── EXCERPT TO READ ──

# Welding 3/16" Plate to 1/16" Sheet Metal



## TomS (Nov 11, 2013)

I have a project where I need to weld 3/16" mild steel to 1/16" thick rectangular tubing. I'm using a Hobart Handler 190 Mig welder with the option of using either .023", .030" or .035" solid wire.  What is the proper technique for getting good penetration yet not burning through the thin wall tubing.  Here is a picture of the 3/16" piece (aka side plate stiffener) that get welded to the rectangular tubing (aka frame rail).




Tom S


----------



## xalky (Nov 11, 2013)

Hey Tom. I saw that in your other post that you were gonna plug weld the mounts to the frame rails. I didn't comment at the time, thinking that the fisher frame rails are pretty thin walled, but I was questioning my memory. Is that how they are typically doing them? What are those brackets supporting, the front of the four link bars? Do you have a picture of what your building or something similar?


----------



## Cheeseking (Nov 11, 2013)

Im used to fusion welding no filler with a TIG which is not apples to apples but in general the principles are likely similar.  I would tend to favor the heavy material and put the heat into it so melts into the thin.


----------



## Rbeckett (Nov 12, 2013)

───
── DATA SHOWN ──

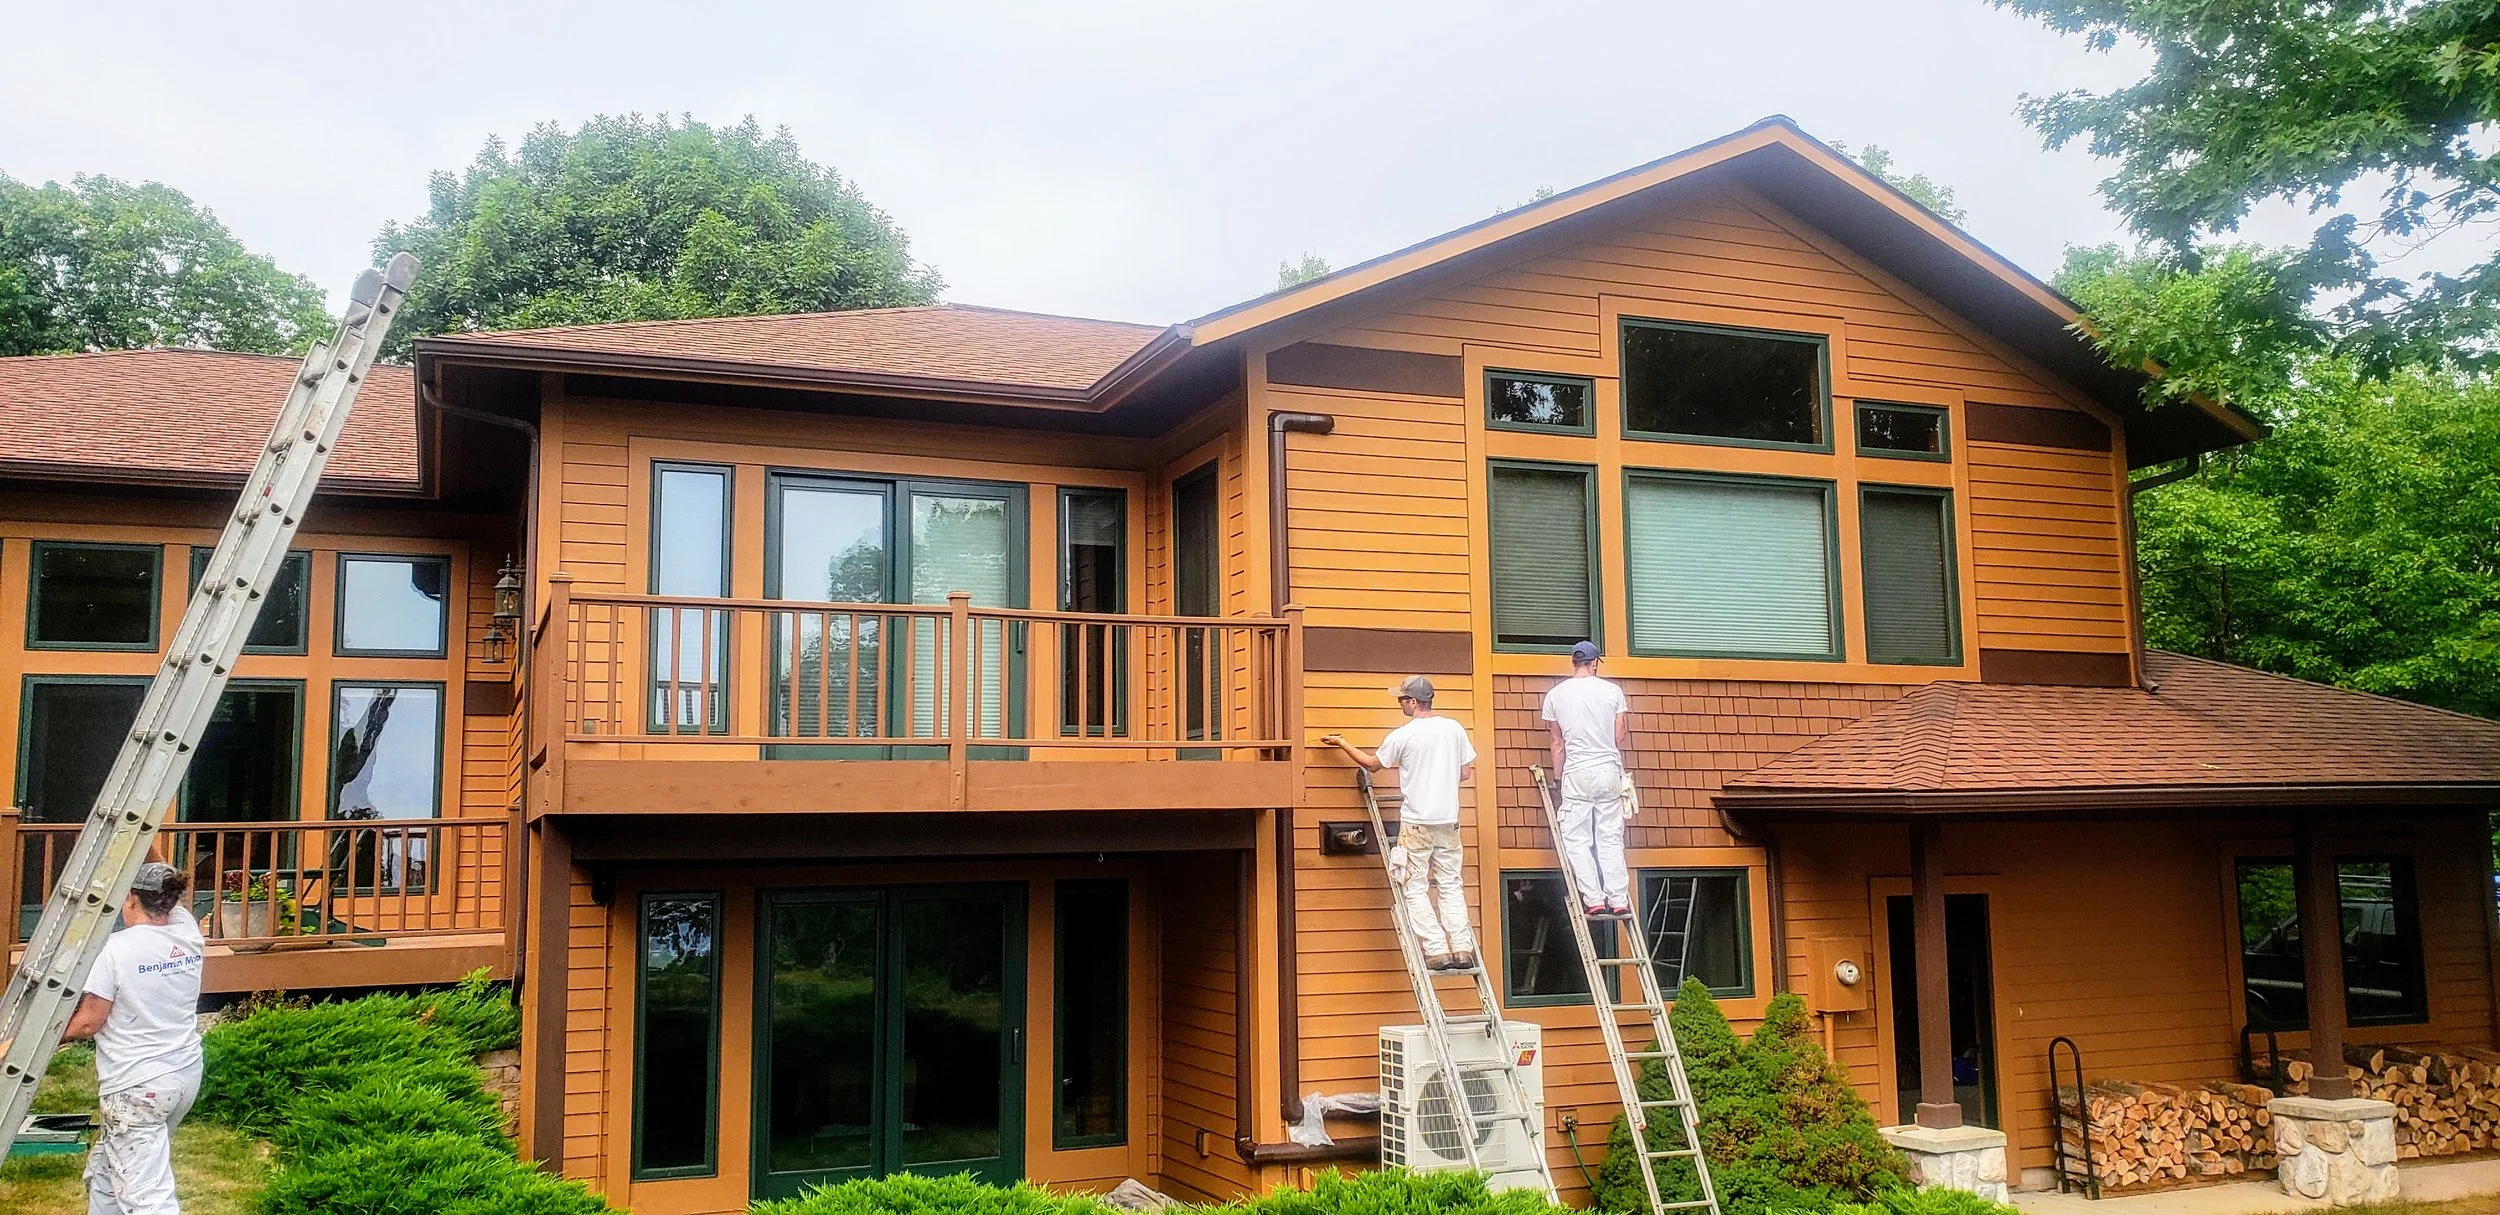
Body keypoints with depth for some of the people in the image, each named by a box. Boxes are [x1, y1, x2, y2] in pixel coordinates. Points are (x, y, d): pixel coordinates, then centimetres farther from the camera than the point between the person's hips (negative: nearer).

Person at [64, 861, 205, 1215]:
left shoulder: (118, 948, -15)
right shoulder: (189, 935, 2)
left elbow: (88, 1022, -10)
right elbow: (172, 901, 23)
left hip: (137, 1087, -8)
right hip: (185, 1076, 8)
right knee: (106, 1165, 28)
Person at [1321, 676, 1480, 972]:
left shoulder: (1402, 735, -8)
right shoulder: (1454, 729, 3)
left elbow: (1372, 764, 7)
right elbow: (1466, 773, 9)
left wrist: (1342, 743, 21)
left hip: (1416, 823, -4)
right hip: (1448, 821, 4)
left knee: (1415, 888, 2)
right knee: (1450, 885, 11)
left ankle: (1436, 950, -5)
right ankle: (1462, 949, 3)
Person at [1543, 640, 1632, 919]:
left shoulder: (1555, 694, 2)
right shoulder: (1612, 691, 1)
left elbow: (1556, 742, 8)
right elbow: (1621, 739, 4)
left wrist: (1558, 776, 18)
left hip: (1577, 773, -1)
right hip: (1609, 772, 2)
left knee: (1577, 841, 1)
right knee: (1611, 840, 7)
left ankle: (1594, 901, -6)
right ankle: (1618, 901, 4)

───

TASK LIST>
1. From the welding thread, set down word for word the part that opens with the words containing "## xalky (Nov" and closes with "into the thin.".
2. In the welding thread, which welder does Tom say he is using for his project?

EXERCISE ANSWERS>
1.
## xalky (Nov 11, 2013)

Hey Tom. I saw that in your other post that you were gonna plug weld the mounts to the frame rails. I didn't comment at the time, thinking that the fisher frame rails are pretty thin walled, but I was questioning my memory. Is that how they are typically doing them? What are those brackets supporting, the front of the four link bars? Do you have a picture of what your building or something similar?


----------



## Cheeseking (Nov 11, 2013)

Im used to fusion welding no filler with a TIG which is not apples to apples but in general the principles are likely similar.  I would tend to favor the heavy material and put the heat into it so melts into the thin.

2. A Hobart Handler 190 MIG welder.